Eigentlich ergaben die beiden ein großartiges Team. Scherkaner Unterberg hatte mehr kluge Ideen als jedes Dutzend Leute, die Hrunkner je gekannt hatte; die meisten seiner Ideen waren jedoch ungeheuer unpraktikabel, zumindest soweit es das anging, was in der Zeit eines Lebens zu erreichen war. Andererseits hatte Viktoria Schmid einen Blick für realisierbare Ergebnisse. Klar doch, wenn sie an jenem Nachmittag vor langer Zeit nicht genau zur rechten Zeit zugegen gewesen wäre, dann hätte Unnerbei den armen Unterberg mit einem Tritt bis zurück nach Weißenberg geschickt — und dessen verrückter Plan, den Großen Krieg zu gewinnen, wäre verlorengegangen. Also ja. Abgesehen vom Zeitpunkt war er nicht überrascht. Und wenn Viktoria Schmid jetzt die Chefin des Geheimdienstes war, würde das Land davon großen Nutzen haben. Ein hässlicher Gedanke schlängelte sich zu seinem Mund und schien aus eigenem Antrieb herauszuplatzen: »Aber Kinder? Jetzt natürlich nicht.«

»Doch. Die Generalin ist schwanger. In weniger als einem halben Jahr werde ich zwei Babyschnüre auf dem Rücken tragen.«

Hrunkner kam zu Bewusstsein, dass er verlegen an seinen Esshänden sog. Er murmelte etwas Unverständliches. Eine halbe Minute lang fuhren sie schweigend weiter, während der heiße Regen über die Wagenfenster nach hinten zischte. Wie können sie ihren Kindern das antun?

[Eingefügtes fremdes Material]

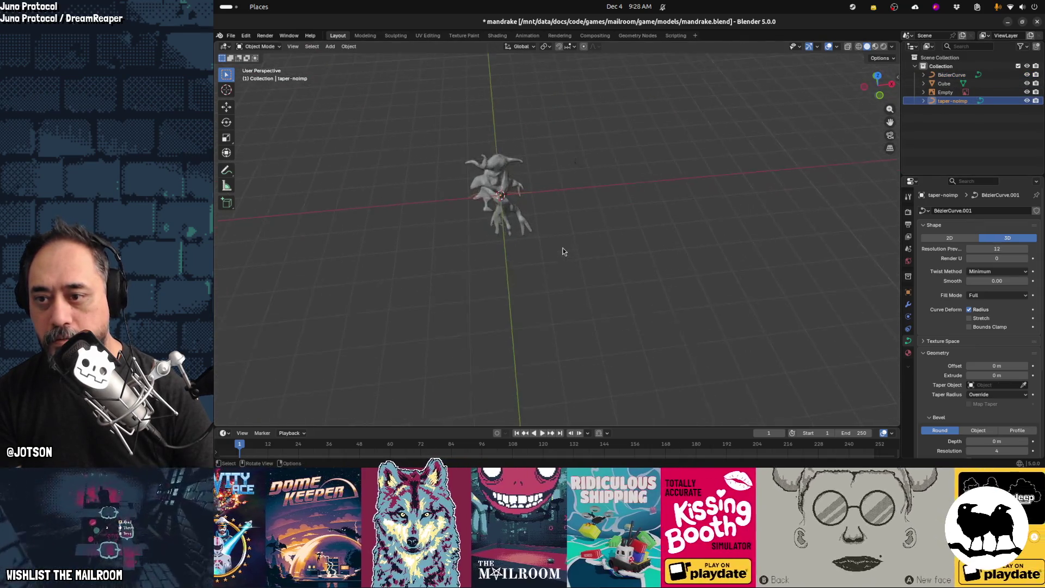
pyautogui.moveTo(548, 230); pyautogui.dragTo(591, 270, button='middle')
pyautogui.scroll(3, 577, 256)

Schließlich sagte die Generalin ruhig: »Haben Sie damit ein Problem, Hrunkner?«

Unnerbei hätte am liebsten wieder seine Hände verschluckt. Er kannte Viktoria Schmid seit dem Tag, als sie ins Landeskommando gekommen war, ein brandneuer Leutnant, eine Dame, die sich noch keinen Namen gemacht hatte und ihre Jugend nicht verbergen konnte. Man sah fast alles beim Militär, und jeder dachte sich sein Teil. Der Leutnant war wirklich neu, sie war eine Unzeit-Geborene. Doch irgendwie war sie gut genug ausgebildet worden, um es auf die Offiziersschule zu schaffen. Das Gerücht ging um, Viktoria Schmid sei das Balg eines reichen Perversen von der Ostküste, dessen Familie ihn schließlich enteignet hatte, und ebenso die Tochter, die es nicht geben dürfte. Unnerbei erinnerte sich an die Beleidigungen und Schlimmeres, die ihr im ersten Vierteljahr oder so auf Schritt und Tritt gefolgt waren. Eigentlich war das erste Anzeichen, dass sie zu Großem berufen sei, die Art gewesen, wie sie sich der Ächtung widersetzt hatte, ihre Intelligenz und ihr Mut angesichts der Schande ihrer Geburtszeit.